What you have to do -
Repeat every line of text in the data below without changing a character, and leave the pictures out.

= Beginning of Section =

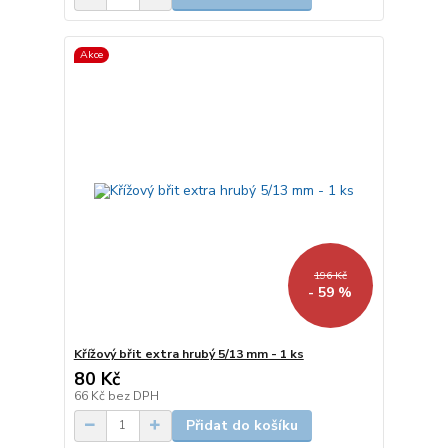
Akce
196 Kč
- 59 %
Křížový břit extra hrubý 5/13 mm - 1 ks
80 Kč
66 Kč
bez DPH
Přidat do košíku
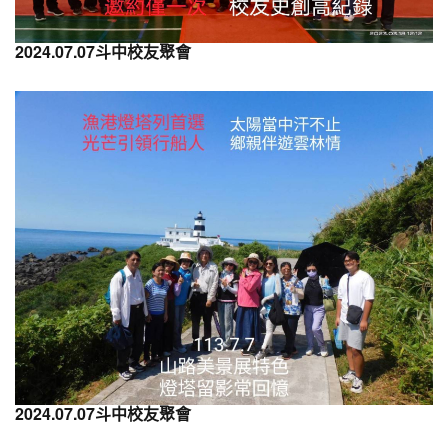
2024.07.07斗中校友聚會
2024.07.07斗中校友聚會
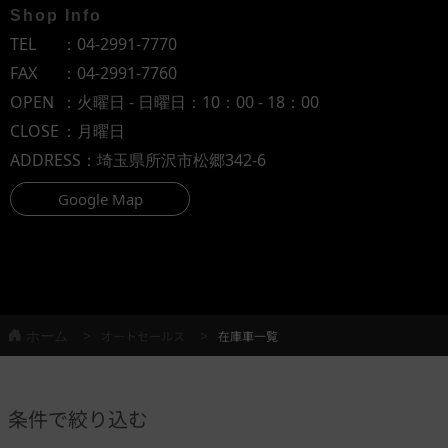
Shop Info
TEL
：
04-2991-7770
FAX
：04-2991-7760
OPEN
：火曜日 - 日曜日：10：00 - 18：00
CLOSE
：月曜日
ADDRESS
：埼玉県所沢市松郷342-6
Google Map
ホーム
オートセールス
在庫車一覧
条件で絞り込む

= End of Section =

Result of this task -
Akce
196 Kč
- 59 %
Křížový břit extra hrubý 5/13 mm - 1 ks
80 Kč
66 Kč
bez DPH
Přidat do košíku
2024.07.07斗中校友聚會
2024.07.07斗中校友聚會
Shop Info
TEL
：
04-2991-7770
FAX
：04-2991-7760
OPEN
：火曜日 - 日曜日：10：00 - 18：00
CLOSE
：月曜日
ADDRESS
：埼玉県所沢市松郷342-6
Google Map
ホーム
オートセールス
在庫車一覧
条件で絞り込む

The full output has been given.